▸ Passage for review
━━━━━━━━━━━━━━━━━━━━━━━━━━━━━━

Thanks, Mike. My closing point is the same one that I made on our IPO Roadshow when I asked how to think about Petco. Beyond being a mission-based, strong growth company with a terrific management team, yes, I encourage you to think about us as a high-performing retail company. We're also a digital and omni-channel innovator whose e-commerce business doubled in the last year. At the same time, we're a veterinary care and services provider whose vet footprint increased by over 50% in the last year. We are confident that the continued execution of our strategy will drive momentum across our business as reflected in our 2021 guidance, and will enable us to continue to create long-term value for shareholders. On behalf of our more than 26,000 passionate partners, I could not be more proud of our incredible performance in 2020, and we are just getting started. The hashtag PetcoStrong is something that organically became our rallying cry this year, and I see us becoming Petco stronger every single day. We're excited about the future and appreciate you being a part of our journey. With that, Mike and I will now take your questions.
Thank you. We will now begin the question and answer session. To ask a question, you may press star then one on a touch-tone phone. If you're using a speakerphone, we ask that you please pick up your handset before pressing the keys. To withdraw your question, please press star then two. Today's first question comes from Kate McShane with Goldman Sachs. Please go ahead.
Hi, good morning. Thanks for taking my question. My question centered around gross margins. It was nice to see that you were able to offset some of the pressure from the mix piece, which I know includes digital and services. So I wondered if you could maybe talk through that a little bit more, how much that mix impacted have on gross margins in Q4, and how should we think about the gross margins in the context of the guide for 2021?
Thanks, Kate. Appreciate it. Let me be clear. Our FY20 and fourth quarter gross margins were in line with our expectations. We will continue to drive gross margin rate improvement in each area of our business, as well as drive into high profit areas like own brands that offset that mix shift Ron Papsdorf, To digital so from a longer term standpoint, you know any gross margin rate erosion is going to be modest and moderating over time i'll let Mike double click into that though.
Mike Wilberg , The Capacity Collective, yeah thanks ron thanks for the question Kate. Mike Wilberg , The Capacity Collective, yeah I would start by emphasizing that our gross margin rate for 2020 would have exceeded 2019 gross margin rate, excluding the covert related impacts, as we mentioned in our prepared remarks. In Q4, the major impact was the lapping of an actuarial true-up from 2019, and we also had COVID-related impacts. Channel mix was modest, but what we are seeing is gross margin rate improvement in major areas of our business. And the other really positive thing is that we are seeing substantial opportunity for continued rate improvement. We've talked about the delivery optimization that we're doing in e-commerce. The productivity enhancement in services with the scaling of vets and the increased productivity around our grooming business, for example, own brands is a huge help to our gross margin rate. So we don't guide to gross margin rate. It's embedded within our guidance. We feel very good about our ability to manage this aspect of our business.
Thank you.
Thanks, Kate.
And our next question today comes from Steven Zicone with Citigroup. Please go ahead.
Great, thanks. Good morning and congrats on the nice start to being a public company. Ron, when you look back on 2020, how much of the strength in the business was driven by the pandemic lifting demand versus the general transformation in the business that was already underway?

━━━━━━━━━━━━━━━━━━━━━━━━━━━━━━

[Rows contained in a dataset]

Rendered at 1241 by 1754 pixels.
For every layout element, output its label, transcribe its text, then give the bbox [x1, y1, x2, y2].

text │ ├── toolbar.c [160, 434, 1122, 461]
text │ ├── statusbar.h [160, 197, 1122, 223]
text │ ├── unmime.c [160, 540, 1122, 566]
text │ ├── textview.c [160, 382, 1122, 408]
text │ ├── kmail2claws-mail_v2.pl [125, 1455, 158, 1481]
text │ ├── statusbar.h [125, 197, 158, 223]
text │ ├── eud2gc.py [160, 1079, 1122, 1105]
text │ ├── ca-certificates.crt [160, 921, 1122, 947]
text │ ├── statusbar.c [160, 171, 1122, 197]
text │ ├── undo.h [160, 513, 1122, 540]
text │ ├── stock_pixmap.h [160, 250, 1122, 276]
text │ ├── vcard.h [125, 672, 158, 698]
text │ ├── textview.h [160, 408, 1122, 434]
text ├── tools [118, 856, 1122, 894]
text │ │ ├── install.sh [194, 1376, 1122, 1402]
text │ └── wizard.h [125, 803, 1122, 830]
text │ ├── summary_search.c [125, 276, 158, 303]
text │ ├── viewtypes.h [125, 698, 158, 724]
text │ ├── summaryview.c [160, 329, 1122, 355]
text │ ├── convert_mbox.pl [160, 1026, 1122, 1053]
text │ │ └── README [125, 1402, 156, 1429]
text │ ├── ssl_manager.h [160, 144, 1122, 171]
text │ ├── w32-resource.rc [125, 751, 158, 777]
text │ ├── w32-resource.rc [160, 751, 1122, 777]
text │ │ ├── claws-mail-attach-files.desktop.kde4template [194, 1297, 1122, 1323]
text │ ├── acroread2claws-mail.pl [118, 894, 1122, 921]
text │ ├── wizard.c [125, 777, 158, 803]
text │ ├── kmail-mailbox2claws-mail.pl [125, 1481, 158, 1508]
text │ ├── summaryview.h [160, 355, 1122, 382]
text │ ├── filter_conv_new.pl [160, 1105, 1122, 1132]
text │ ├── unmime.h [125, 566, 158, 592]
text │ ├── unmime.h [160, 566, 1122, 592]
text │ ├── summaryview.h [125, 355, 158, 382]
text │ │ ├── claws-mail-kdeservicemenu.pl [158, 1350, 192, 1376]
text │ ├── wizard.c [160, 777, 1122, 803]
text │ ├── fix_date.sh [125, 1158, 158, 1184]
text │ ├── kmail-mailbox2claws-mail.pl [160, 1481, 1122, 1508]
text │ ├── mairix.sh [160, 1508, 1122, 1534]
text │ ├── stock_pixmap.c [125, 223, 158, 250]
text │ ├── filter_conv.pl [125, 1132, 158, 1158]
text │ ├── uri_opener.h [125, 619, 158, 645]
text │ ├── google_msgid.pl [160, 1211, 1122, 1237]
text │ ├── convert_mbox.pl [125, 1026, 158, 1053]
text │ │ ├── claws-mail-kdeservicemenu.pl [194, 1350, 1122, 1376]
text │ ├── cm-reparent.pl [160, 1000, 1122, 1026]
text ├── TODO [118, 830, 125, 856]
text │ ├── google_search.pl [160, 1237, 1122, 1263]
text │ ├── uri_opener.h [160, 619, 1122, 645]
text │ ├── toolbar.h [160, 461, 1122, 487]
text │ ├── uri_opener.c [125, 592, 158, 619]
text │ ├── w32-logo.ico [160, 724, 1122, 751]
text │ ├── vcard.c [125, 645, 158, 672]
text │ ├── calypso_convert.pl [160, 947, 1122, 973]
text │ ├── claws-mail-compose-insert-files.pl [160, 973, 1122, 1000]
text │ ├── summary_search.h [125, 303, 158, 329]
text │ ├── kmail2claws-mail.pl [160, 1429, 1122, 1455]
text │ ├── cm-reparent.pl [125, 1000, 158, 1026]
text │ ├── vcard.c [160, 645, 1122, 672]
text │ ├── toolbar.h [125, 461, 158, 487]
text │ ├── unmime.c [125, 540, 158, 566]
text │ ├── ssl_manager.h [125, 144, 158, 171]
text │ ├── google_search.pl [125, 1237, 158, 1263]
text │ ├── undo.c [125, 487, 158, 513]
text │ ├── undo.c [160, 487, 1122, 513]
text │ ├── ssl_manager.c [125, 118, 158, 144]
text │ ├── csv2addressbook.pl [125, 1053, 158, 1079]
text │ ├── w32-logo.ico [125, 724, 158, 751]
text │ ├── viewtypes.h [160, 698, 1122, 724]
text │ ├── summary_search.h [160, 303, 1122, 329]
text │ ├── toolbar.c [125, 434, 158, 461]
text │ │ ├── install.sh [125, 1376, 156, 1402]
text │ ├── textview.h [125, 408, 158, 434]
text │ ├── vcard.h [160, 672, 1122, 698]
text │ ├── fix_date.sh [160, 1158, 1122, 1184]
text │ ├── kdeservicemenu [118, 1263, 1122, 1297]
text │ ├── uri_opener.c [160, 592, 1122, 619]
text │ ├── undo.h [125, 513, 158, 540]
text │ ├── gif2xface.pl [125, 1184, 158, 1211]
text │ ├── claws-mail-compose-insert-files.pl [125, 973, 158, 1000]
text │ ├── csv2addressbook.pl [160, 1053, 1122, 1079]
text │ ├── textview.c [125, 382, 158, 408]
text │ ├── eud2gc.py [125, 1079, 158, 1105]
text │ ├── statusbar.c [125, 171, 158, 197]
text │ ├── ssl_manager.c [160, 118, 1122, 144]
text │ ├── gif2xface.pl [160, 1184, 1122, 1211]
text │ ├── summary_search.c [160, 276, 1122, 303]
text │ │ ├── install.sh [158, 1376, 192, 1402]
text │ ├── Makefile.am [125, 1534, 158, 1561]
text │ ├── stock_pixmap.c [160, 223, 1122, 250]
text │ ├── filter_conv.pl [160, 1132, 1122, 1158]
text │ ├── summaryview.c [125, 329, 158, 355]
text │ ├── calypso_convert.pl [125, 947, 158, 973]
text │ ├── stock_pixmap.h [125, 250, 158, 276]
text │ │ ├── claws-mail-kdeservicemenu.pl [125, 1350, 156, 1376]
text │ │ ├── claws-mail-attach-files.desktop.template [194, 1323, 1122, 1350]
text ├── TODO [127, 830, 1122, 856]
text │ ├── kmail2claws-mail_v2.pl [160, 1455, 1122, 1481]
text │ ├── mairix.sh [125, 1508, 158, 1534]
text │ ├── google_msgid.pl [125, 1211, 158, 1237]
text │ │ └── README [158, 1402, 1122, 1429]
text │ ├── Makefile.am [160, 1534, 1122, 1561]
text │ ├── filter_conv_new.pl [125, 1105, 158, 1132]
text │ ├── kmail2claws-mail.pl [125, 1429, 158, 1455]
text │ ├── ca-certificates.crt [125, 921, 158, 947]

━━━━━━━━━━━━━━━━━━━━━━━━━━━━━━

▸ Task details
Please edit the earnings call transcript from "Great, thanks. Good" through "was already underway?", changing "pandemic" to "health crisis". These rows have no connection to the earnings call transcript.

▸ Problem solution
Great, thanks. Good morning and congrats on the nice start to being a public company. Ron, when you look back on 2020, how much of the strength in the business was driven by the health crisis lifting demand versus the general transformation in the business that was already underway?